The spokesperson for the Ministry mentioned the creation of a joint commission with the composition of officials from the Ministries of Finance, and of Mines and Petroleum aimed at recovering these arrears, but he could not say anything about what was the status of this commission and its work.
Integrity Watch Afghanistan (IWA) has also emphasized the creation of a joint mechanism for the on-time collection of revenue from contracting companies and sharing its information with the public. But Asadullah Zemarai, Program Manager of IWA says performances of officials of the Ministry of Mines and Petroleum in the collection of revenue from individuals and contractors remains poor, noting: “The failure of the government in monitoring and managing mines will result in a dangerous crisis.”
Factors of loss and failure
SAO believes that weak management and monitoring in many financial and technical aspects and contracts of development projects in this Ministry have caused huge losses to government revenue.
The failure of contracted companies to meet anticipated production ceilings, and the inability of the Ministry of Mines and Petroleum to collect of revenues from contracting companies are other factors that according to the SAO report has brought huge losses to government revenue, in the past three years.
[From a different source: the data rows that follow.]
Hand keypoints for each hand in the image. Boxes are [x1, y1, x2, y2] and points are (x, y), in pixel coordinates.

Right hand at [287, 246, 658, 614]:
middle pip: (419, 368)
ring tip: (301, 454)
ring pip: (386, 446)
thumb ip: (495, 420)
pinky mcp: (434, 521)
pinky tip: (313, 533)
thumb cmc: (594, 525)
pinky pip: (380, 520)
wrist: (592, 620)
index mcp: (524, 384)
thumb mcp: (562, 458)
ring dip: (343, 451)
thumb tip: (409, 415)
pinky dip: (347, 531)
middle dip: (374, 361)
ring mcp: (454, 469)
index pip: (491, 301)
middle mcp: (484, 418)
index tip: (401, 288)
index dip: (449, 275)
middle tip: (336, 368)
IWA believes, from its 10 years of experience in the country, that the lack of security in many parts of the country, and the inability to control powerful local individuals and senior officials presiding over the mines in most parts of the country, are the main causes of the failure of the government to invest properly and have a proper and transparent management system.
IWA’s Zemarai, without naming anyone, said to PAYK, that personal relations and political influences are the main reasons why these companies and mining contractors, remain protected against the law, despite contravening the regulations and provisions of their respective contracts. Directorate of Cadaster and Audit Departments of the Ministry of Mines and Petroleum, which are responsible for the assessment and collection of revenues such as royalties, fines, and land rent, in many cases, failed to fulfill their responsibilities properly. However, officials from these departments could not speak to PAYK, as they were not authorized to do so.
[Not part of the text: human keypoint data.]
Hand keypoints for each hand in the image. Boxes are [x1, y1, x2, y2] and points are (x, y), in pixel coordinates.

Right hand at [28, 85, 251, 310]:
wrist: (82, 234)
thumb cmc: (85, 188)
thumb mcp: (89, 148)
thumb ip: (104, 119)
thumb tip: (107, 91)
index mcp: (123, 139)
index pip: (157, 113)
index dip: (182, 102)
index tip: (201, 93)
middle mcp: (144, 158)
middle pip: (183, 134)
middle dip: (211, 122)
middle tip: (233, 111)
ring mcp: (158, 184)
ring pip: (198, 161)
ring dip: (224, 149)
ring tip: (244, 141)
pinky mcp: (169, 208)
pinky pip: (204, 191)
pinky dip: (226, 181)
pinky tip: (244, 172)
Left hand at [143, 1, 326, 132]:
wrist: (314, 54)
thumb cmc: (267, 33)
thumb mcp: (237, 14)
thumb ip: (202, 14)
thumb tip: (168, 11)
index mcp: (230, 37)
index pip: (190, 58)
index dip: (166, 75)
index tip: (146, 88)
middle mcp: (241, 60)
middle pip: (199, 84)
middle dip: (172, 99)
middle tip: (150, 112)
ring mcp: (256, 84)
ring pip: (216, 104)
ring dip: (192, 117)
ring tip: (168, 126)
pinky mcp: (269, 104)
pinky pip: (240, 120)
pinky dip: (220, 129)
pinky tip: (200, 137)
One official, who did, on the condition of anonymity said:
“With the establishment of the Department of Petroleum in 1392, between 70 and 80 contract employees were recruited with enormous monthly salaries of $20,000 to $30,000 set by the Minister. These employees, however did nothing all year, which constitutes a major loss to the government – but nobody has been questioned yet.”
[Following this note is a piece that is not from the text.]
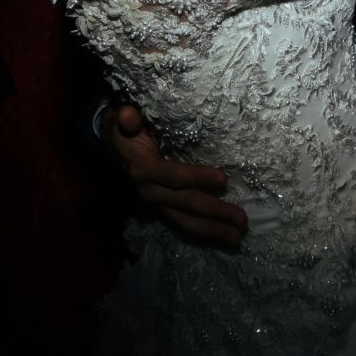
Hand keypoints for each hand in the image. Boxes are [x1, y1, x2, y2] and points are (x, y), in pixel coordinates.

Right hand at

The official added that though he tried many times to prevent illegal contracts and illegal works in some functions and leadership of the Ministry, his efforts did not yield any results, and he rather suffered personal losses, though he did not elaborate on what these were.
Conclusions and solutions
The 58.7 million USD that was lost to the state treasury by actions at the Ministry of Mines and Petroleum, is the only part of the SAO’s 97-page report that was researched for this story – which seeks to question and challenge the system of governance and government leaders.
The above findings, which show a debt recovery rate of only 7% leads us to question exactly what will be the fate of the country’s mining industry given the governments track record on stemming corruption and improving overall governance of state assets. Has the realization of revenue from mining totally failed? Will the sector be completely destroyed, or will it ever be self-sufficient?
IWA believes that the law and regulations on mines must also provide for have penalties for those individuals and companies who act illegally, or do not pay royalties, rent, taxes and fines, to ensure there are no more losses of revenue to irresponsible individuals or groups, so that Afghanistan will not become a second Congo.